Zimei manteve-se serena, caminhou ao centro do salão e fez uma reverência: “Sou Zhou Mingshu, filho do Marquês de Lealdade e Justiça, saúdo a Vossa Alteza.”
Ao ouvir o título “Marquês de Lealdade e Justiça”, Cen Beisheng lançou um olhar imperceptível ao jovem magro ao seu lado, com uma expressão enigmática.
A princesa de Wanping olhou para Cen Beisheng, sorriu suavemente e convidou: “Não há necessidade de tanta formalidade. Por favor, sentem-se, nobres talentos.”
Ambos agradeceram e sentaram-se diante da princesa.
Ela olhou para os dois, riu discretamente e disse: “Dizem que ‘os eruditos são rivais’, e hoje vejo que essa máxima se confirma. Ambos são talentos raros, e este encontro é um destino. Que tal eu propor um desafio para que se confrontem?”
Zimei ergueu o olhar para o homem à frente, que parecia indiferente, sentindo-se provocada. Saudou a princesa: “Se Vossa Alteza assim deseja, estou disposto.”

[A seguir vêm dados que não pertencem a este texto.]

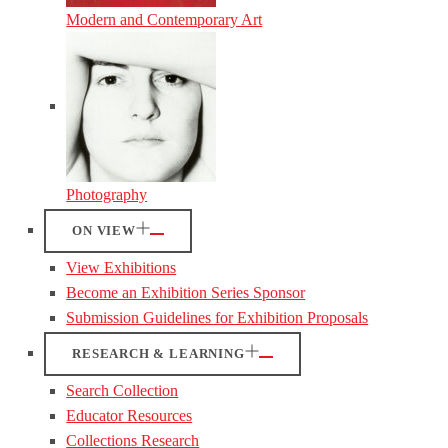
Modern and Contemporary Art
Photography
ON VIEW
View Exhibitions
Become an Exhibition Series Sponsor
Submission Guidelines for Exhibition Proposals
RESEARCH & LEARNING
Search Collection
Educator Resources
Collections Research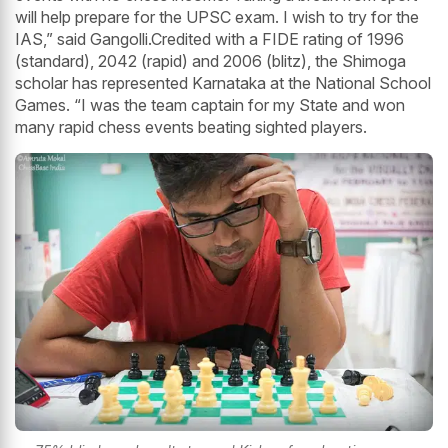
will help prepare for the UPSC exam. I wish to try for the
IAS,” said Gangolli.Credited with a FIDE rating of 1996
(standard), 2042 (rapid) and 2006 (blitz), the Shimoga
scholar has represented Karnataka at the National School
Games. “I was the team captain for my State and won
many rapid chess events beating sighted players.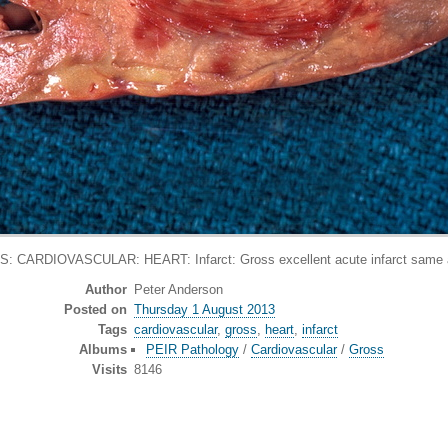
: CARDIOVASCULAR: HEART: Infarct: Gross excellent acute infarct same 
Author
Peter Anderson
Posted on
Thursday 1 August 2013
Tags
cardiovascular
,
gross
,
heart
,
infarct
Albums
PEIR Pathology
/
Cardiovascular
/
Gross
Visits
8146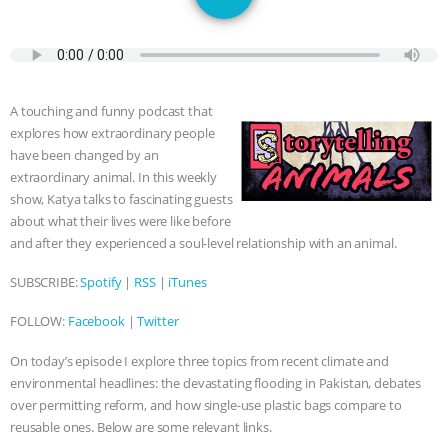
JAN DUTKIEWICZ
|
KNOWING
ANIMALS
EVERYBODY WANTS TO
BE A VEGAN CAT
|
FREEDOM OF
A touching and funny podcast that
explores how extraordinary people
SPECIES
BUILDING THE FIELD:
have been changed by an
extraordinary animal. In this weekly
INSIDE THE ANIMAL LAW PRACTICE
show, Katya talks to fascinating guests
about what their lives were like before
ASSOCIATION WITH CHERYL LEAHY
|
and after they experienced a soul-level relationship with an animal.
SUBSCRIBE:
Spotify
|
RSS
|
iTunes
K R ANIMAL LAW
THE HEN
FOLLOW:
Facebook
|
Twitter
REPORT: “IS THERE ANYTHING LEFT
On today’s episode I explore three topics from recent climate and
environmental headlines: the devastating flooding in Pakistan, debates
TO SAY?” | OCTOPUS FARM
over permitting reform, and how single-use plastic bags compare to
reusable ones. Below are some relevant links.
CANCELED, BRAZIL BANS FOIE GRAS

A princesa sorriu satisfeita, mandou trazer papel e tinta, e logo uma folha com delicadas letras foi entregue aos dois.
Cen Beisheng leu o tema, bufou com desprezo, escreveu algumas palavras grandes e saiu, deixando o pincel.
Zimei olhou surpresa, viu o desagrado da princesa e baixou a cabeça para ler o tema: “Mulheres no governo, mulheres como superiores, mulheres como soberanas.”
Ela percebeu que estava certa: apesar de aparentar gostar de convívio com gente de todas as classes e manter amantes, a princesa era ambiciosa.
Após o tempo de um incenso, Zimei entregou sua folha à princesa. Ao ver as palavras audaciosas de Cen Beisheng, não pôde evitar franzir os lábios: “Nem rei, nem súdito.” O homem era ousado.
A princesa examinou o conteúdo, aproximou-se de Zimei e elogiou generosamente: “Não esperava que o filho do Marquês fosse não só belo, mas também escrevesse com elegância. Meu coração ficou inquieto.”
Zimei sorriu constrangida, recuou dois passos: “Vossa Alteza também escreve com maestria, sua caligrafia é graciosa mas cheia de ousadia, algo raro.”
A princesa olhou-a profundamente e disse: “Ouvi que o filho do Marquês esteve doente há alguns dias. Não o reterei mais hoje. Em breve, o convidarei para discutir assuntos mais interessantes.”
Zimei despediu-se com uma reverência.